L’uomo che non deve chiedere mai non riesce ad attingere alla tenerezza per timore della perdita del controllo nel mostrarsi fragile e bisognoso.
È prigioniero ancora del fantasma di un femminile materno castrante da cui deve liberarsi, e non ha neanche avuto un’occasione paterna di tolleranza e comprensione della sconfitta e dell’abbandono, viste come eventualità che possono sì ferire, ma non uccidere.
Quali possono essere gli eventi che portano un uomo a sviluppare questo comportamento? Avere visto o subito violenze domestiche può essere una causa determinante? Oppure c’è anche un problema affettivo (l’espressione dei propri sentimenti, la vita sessuale, il rapporto con gli altri, ecc.)?
Il femminicida ha vissuto il rapporto con il femminile materno prima come occasione illusoria di onnipotenza e poi come realtà abbandonica di tradimento. Di sano, nel soggetto, ci deve essere il rapporto strutturale col femminile.

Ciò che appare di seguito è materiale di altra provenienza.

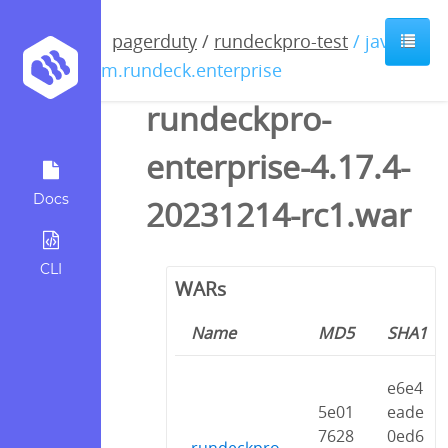
pagerduty
/
rundeckpro-test
/ java /
com.rundeck.enterprise
rundeckpro-
enterprise-4.17.4-
Docs
20231214-rc1.war
CLI
WARs
Name
MD5
SHA1
e6e4
5e01
eade
7628
0ed6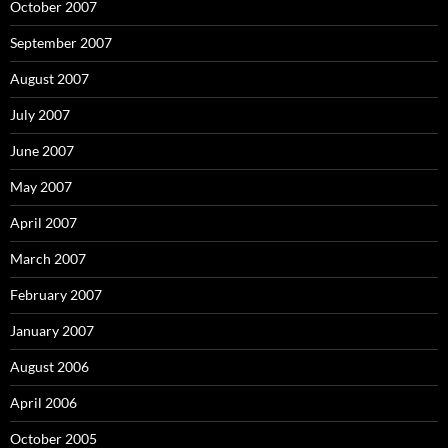
October 2007
September 2007
August 2007
July 2007
June 2007
May 2007
April 2007
March 2007
February 2007
January 2007
August 2006
April 2006
October 2005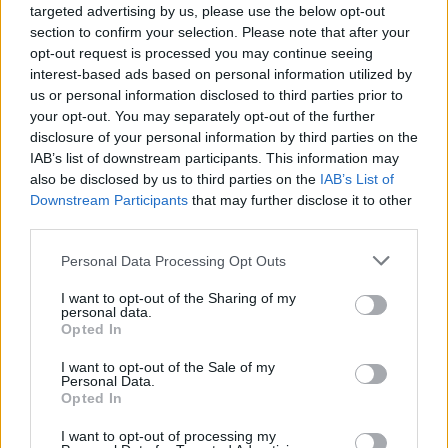
and work together in the future. The guitarist
targeted advertising by us, please use the below opt-out
section to confirm your selection. Please note that after your
then responded that there is “zero” chance of
opt-out request is processed you may continue seeing
interest-based ads based on personal information utilized by
that happening, on a personal or professional
us or personal information disclosed to third parties prior to
level, adding that the last time the pair
your opt-out. You may separately opt-out of the further
disclosure of your personal information by third parties on the
properly spoke was “18 or maybe 15” years
IAB’s list of downstream participants. This information may
ago.
also be disclosed by us to third parties on the
IAB’s List of
Downstream Participants
that may further disclose it to other
third parties.
Personal Data Processing Opt Outs
I want to opt-out of the Sharing of my
personal data.
Opted In
I want to opt-out of the Sale of my
Personal Data.
Opted In
I want to opt-out of processing my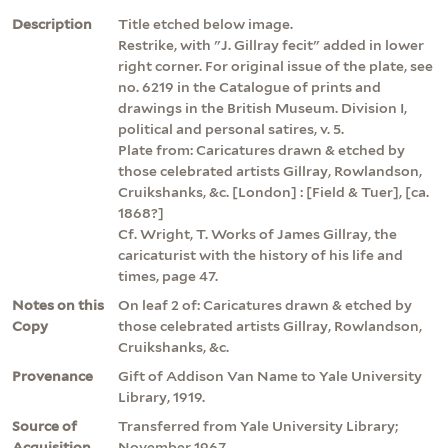
Description
Title etched below image.
Restrike, with "J. Gillray fecit" added in lower
right corner. For original issue of the plate, see
no. 6219 in the Catalogue of prints and
drawings in the British Museum. Division I,
political and personal satires, v. 5.
Plate from: Caricatures drawn & etched by
those celebrated artists Gillray, Rowlandson,
Cruikshanks, &c. [London] : [Field & Tuer], [ca.
1868?]
Cf. Wright, T. Works of James Gillray, the
caricaturist with the history of his life and
times, page 47.
Notes on this
On leaf 2 of: Caricatures drawn & etched by
Copy
those celebrated artists Gillray, Rowlandson,
Cruikshanks, &c.
Provenance
Gift of Addison Van Name to Yale University
Library, 1919.
Source of
Transferred from Yale University Library;
Acquisition
November 1967.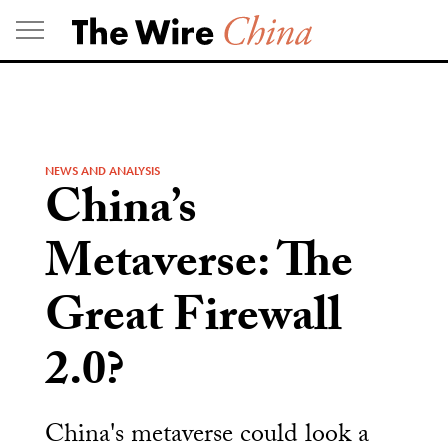
Skip
to
content
NEWS AND ANALYSIS
China’s
Metaverse: The
Great Firewall
2.0?
China's metaverse could look a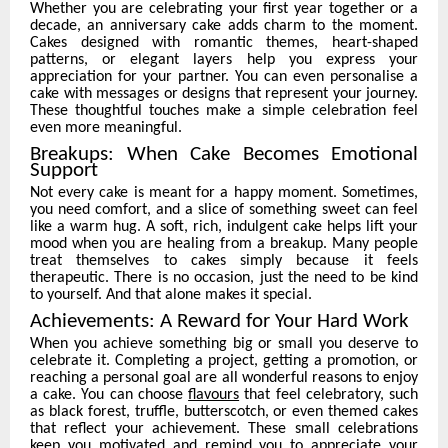
Whether you are celebrating your first year together or a
decade, an anniversary cake adds charm to the moment.
Cakes designed with romantic themes, heart-shaped
patterns, or elegant layers help you express your
appreciation for your partner. You can even personalise a
cake with messages or designs that represent your journey.
These thoughtful touches make a simple celebration feel
even more meaningful.
Breakups: When Cake Becomes Emotional
Support
Not every cake is meant for a happy moment. Sometimes,
you need comfort, and a slice of something sweet can feel
like a warm hug. A soft, rich, indulgent cake helps lift your
mood when you are healing from a breakup. Many people
treat themselves to cakes simply because it feels
therapeutic. There is no occasion, just the need to be kind
to yourself. And that alone makes it special.
Achievements: A Reward for Your Hard Work
When you achieve something big or small you deserve to
celebrate it. Completing a project, getting a promotion, or
reaching a personal goal are all wonderful reasons to enjoy
a cake. You can choose
flavours
that feel celebratory, such
as black forest, truffle, butterscotch, or even themed cakes
that reflect your achievement. These small celebrations
keep you motivated and remind you to appreciate your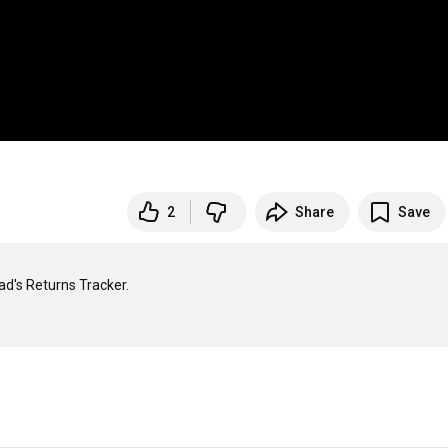
2
Share
Save
d's Returns Tracker.
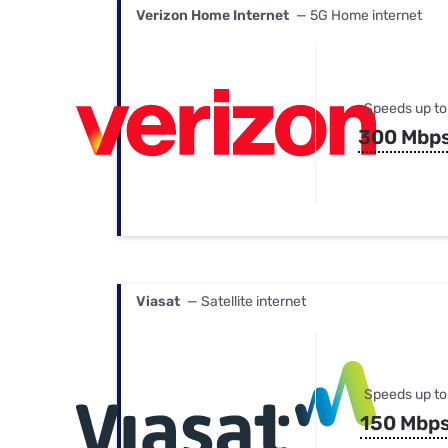
Verizon Home Internet
— 5G Home internet
Speeds up to
300 Mbp
Viasat
— Satellite internet
Speeds up to
150 Mbp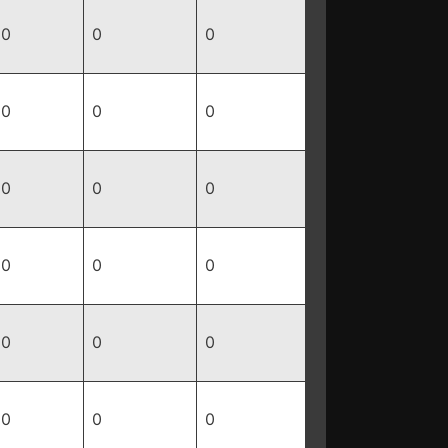
0
0
0
0
0
0
0
0
0
0
0
0
0
0
0
0
0
0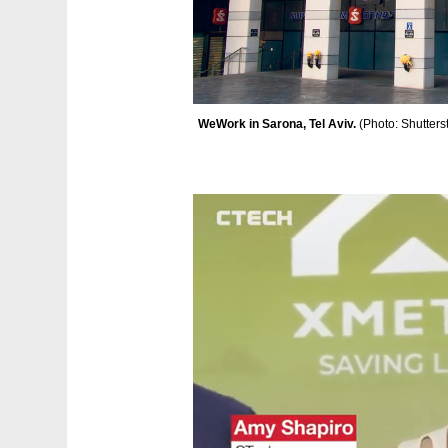
WeWork in Sarona, Tel Aviv. 
(
Photo: Shutters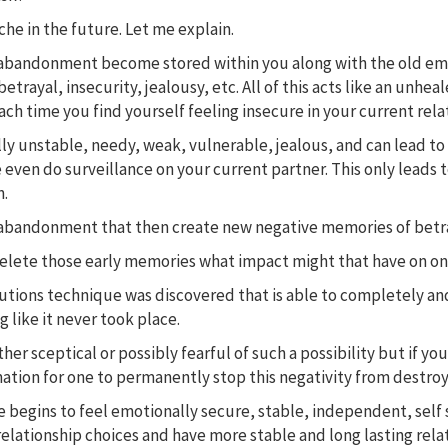
ache in the future. Let me explain.
abandonment become stored within you along with the old emotio
betrayal, insecurity, jealousy, etc. All of this acts like an un
ch time you find yourself feeling insecure in your current rela
lly unstable, needy, weak, vulnerable, jealous, and can lead t
 even do surveillance on your current partner. This only leads 
n.
rs of abandonment that then create new negative memories of be
delete those early memories what impact might that have on one
olutions technique was discovered that is able to completely 
 like it never took place.
her sceptical or possibly fearful of such a possibility but if you
ation for one to permanently stop this negativity from destroyi
begins to feel emotionally secure, stable, independent, self s
relationship choices and have more stable and long lasting rela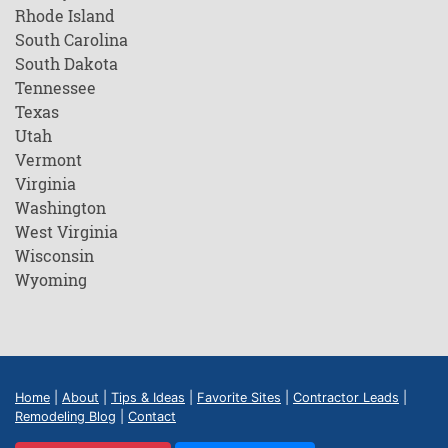
Rhode Island
South Carolina
South Dakota
Tennessee
Texas
Utah
Vermont
Virginia
Washington
West Virginia
Wisconsin
Wyoming
Home
|
About
|
Tips & Ideas
|
Favorite Sites
|
Contractor Leads
|
Remodeling Blog
|
Contact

Perché spesso la violenza sfocia in un atto sessuale, in una violenza carnale? Cosa simboleggia per il violento l’abuso sessuale?
L’abuso sessuale simboleggia la celebrazione delirante del dominio/sottomissione, ma anche l’odio con la degradazione dell’immagine femminile a esclusivo organo sessuale.
La vittima è spesso costretta a intraprendere un percorso di terapia che le permetta di affrontare e superare il trauma. Ma l’aggressore, al di là dell’ovvia procedura destinata alla legge, come va trattato dal punto di vista psicologico? Esiste un percorso di terapia che lo aiuti a uscire da quel tipo di comportamento, come la terapia comportamentale?
Nessuna terapia efficace può essere solo comportamentale: la terapia dev’essere focalizzata sugli aspetti affettivi degradati.
In che modo l’educazione familiare può evitare la formazione di aggressività?
Non si può evitare l’aggressività che è una componente antica del comportamento umano, ma si può certamente insegnare a gestirla, sviluppando empatia e intelligenza emotiva.
Esistono piccoli segnali con cui riconoscere una personalità violenta?
I violenti odiano sempre essere contraddetti e questo è possibile leggerglielo in faccia, se si è stati educati a farlo.
Quanto influisce il condizionamento mediatico sul femminicidio (film, telefilm, notizie di altre violenze)?
Il vero condizionamento mediatico è quello che induce sempre a considerare il pensiero come inutile, lento e ingombrante e l’azione aggressiva efficace, veloce e coraggiosa. Come in un videogioco la violenza pare non avere conseguenze sulla vita dell’altro, la morte pare resettabile.